Questions to answer:
A. In the St Helens retreat post, rewrite the part that opens with the words "During my book" and closes with "works on paper.", replacing "acrylic paints" with "watercolors".
B. According to the St Helens retreat post, where is St Helens located?
C. Continue the post about the artists' retreat at St Helens from where it stops.

(Given text Opens)

Artists' Retreat at St Helens

I have just returned from a week away at St Helens on Tasmania's north east coast.  Once a year I and my two textile artist friends Carolyn and Jane take a week away so that we can immerse ourselves in all things art and textiles.  We are fortunate to have access to a house at St Helens which is perfect for our activities, including an enclosed patio that makes a wonderful "wet" area.

During my book making workshop the week before I had painted some papers with acrylic paints and so spent my week away working on some embroidered works on paper.


I have been wanting to do some work based on images from Ernst Haeckel's Art Forms in Nature.  Both the works depict the forms of marine protozoa.  It is fitting as much of my work is based on the minute and microscopic, the hidden world without and within.  I thought these would be quick to finish, but they were far more labour intensive than I had anticipated.


I have showed some "work in progress" shots on the second work I created.


Here is the image drawn and traced and clamped to the paper waiting to have holes punched using a book maker's awl.

(Given text Closes)
(Record set Opens)

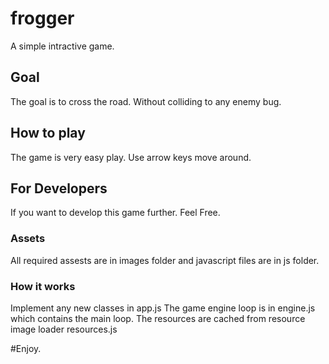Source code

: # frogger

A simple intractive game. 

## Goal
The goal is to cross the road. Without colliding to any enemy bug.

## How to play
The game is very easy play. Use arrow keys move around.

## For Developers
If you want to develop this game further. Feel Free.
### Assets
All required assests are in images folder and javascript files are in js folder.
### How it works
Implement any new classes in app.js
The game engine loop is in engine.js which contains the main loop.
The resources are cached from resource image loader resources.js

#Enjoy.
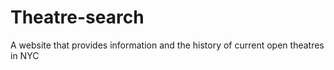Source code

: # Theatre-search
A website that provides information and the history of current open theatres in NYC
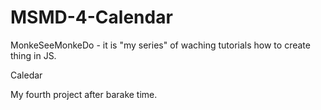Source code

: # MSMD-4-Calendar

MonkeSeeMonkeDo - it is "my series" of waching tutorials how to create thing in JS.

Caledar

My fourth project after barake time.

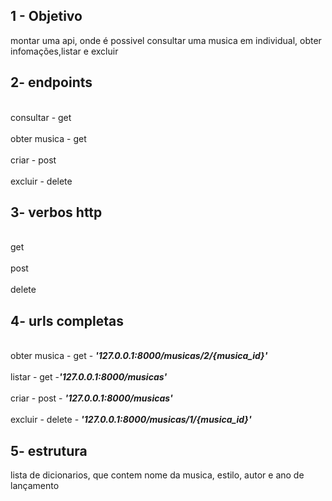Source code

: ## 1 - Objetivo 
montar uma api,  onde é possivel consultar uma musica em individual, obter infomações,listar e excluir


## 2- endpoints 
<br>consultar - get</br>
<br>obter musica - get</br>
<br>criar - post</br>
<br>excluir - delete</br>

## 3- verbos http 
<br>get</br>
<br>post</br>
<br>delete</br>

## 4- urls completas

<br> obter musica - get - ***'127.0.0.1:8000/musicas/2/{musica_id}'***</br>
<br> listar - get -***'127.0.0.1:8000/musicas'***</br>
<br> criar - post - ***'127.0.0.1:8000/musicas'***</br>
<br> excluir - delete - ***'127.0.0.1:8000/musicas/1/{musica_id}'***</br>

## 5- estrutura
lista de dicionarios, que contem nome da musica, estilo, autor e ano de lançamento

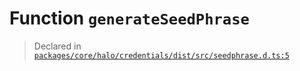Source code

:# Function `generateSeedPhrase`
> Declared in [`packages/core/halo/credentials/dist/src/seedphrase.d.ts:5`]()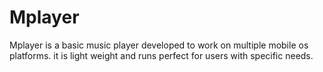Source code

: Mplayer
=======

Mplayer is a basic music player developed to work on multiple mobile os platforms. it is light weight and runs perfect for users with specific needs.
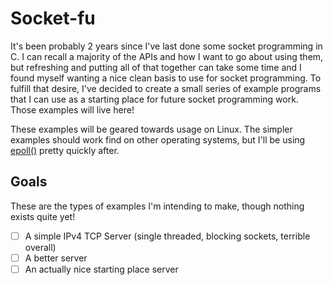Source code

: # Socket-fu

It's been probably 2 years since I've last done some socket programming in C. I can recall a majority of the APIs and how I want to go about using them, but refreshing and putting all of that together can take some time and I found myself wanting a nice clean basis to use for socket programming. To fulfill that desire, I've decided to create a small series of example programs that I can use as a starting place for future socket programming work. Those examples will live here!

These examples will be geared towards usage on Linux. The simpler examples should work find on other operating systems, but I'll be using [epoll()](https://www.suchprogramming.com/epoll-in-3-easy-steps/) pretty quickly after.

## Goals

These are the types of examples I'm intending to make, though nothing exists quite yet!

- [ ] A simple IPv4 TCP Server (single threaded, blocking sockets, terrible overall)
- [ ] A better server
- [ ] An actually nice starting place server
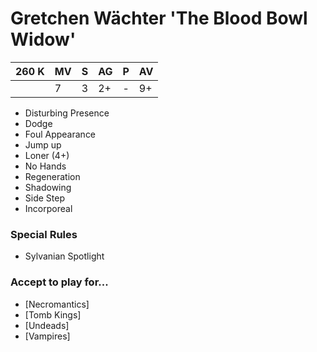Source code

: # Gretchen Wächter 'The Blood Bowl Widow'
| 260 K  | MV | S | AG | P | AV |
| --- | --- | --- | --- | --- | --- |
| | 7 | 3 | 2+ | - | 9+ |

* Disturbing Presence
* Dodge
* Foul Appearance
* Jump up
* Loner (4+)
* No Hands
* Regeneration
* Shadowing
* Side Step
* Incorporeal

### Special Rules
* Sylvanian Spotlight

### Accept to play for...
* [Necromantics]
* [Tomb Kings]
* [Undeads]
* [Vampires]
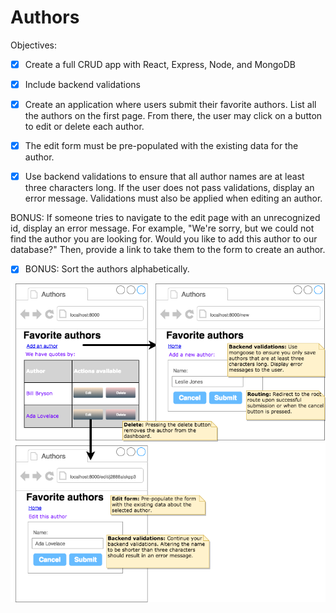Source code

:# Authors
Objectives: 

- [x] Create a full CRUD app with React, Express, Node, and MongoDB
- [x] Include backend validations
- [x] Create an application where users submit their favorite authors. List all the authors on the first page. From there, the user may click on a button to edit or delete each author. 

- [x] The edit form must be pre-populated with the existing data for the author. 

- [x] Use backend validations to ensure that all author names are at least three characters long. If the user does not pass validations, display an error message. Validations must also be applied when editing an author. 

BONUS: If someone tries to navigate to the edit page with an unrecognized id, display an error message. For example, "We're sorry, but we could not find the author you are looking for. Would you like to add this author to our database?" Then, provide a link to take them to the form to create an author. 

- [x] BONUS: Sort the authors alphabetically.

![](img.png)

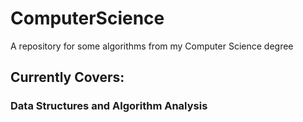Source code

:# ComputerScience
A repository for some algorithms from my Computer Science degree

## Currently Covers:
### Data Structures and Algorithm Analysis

(Record set Closes)

Answers in order:
A.
During my book making workshop the week before I had painted some papers with watercolors and so spent my week away working on some embroidered works on paper.

B. On Tasmania's north east coast.

C.
Light weight fusible interfacing was ironed onto the back of the paper to prevent tearing between the holes which had to be placed quite close together to achieve the curved outlines.  This photo shows the reverse side of the paper with the images punched out in tiny holes.


As you can see it is more difficult to clearly see the punched out image on the front side.


I originally worked the outline in a light blue, only to find, after seven hours of stitching that the completed form was almost impossible to see.


I then went over it in a thicker yellow thread  and that made all the difference.  Fortunately it only took five hours to go over the blue!


The finished work.


I also made some  beaded jewellery while away, but that will be for another blog entry.

Meanwhile, Carolyn and Jane were having an equally productive time.

Jane was experimenting with making lovely gossamer felted scarves.


This scarf was nuno felted onto whisper silk using wool and silk tops.




Tissue silk felted with wool roving.



I loved Jane's felted stole so much I commissioned one for myself.


Fine merino wool felted onto paj silk with silk tops and wool thread added for texture.  This second photo is much closer to the real colour.

Carolyn started off the week with some ecoprinting.


First Carolyn painted the leaves with egg yolk.


The leaves being placed on the T shirt.


After cooking the T shirt in an old iron pot the leaves transferred beautifully with a lovely purple/black border imparted by the iron.


The parts of the T shirt that were on the outside of the bundle received most of the iron colouring.


Equally successful was the printing on a rayon/silk velvet scarf.

After working with the natural dyes Carolyn had a hankering for colour.  

Saris washed and flapping their gorgeous colours on the line.


The pink sari was used as a base for her nuno felted bag.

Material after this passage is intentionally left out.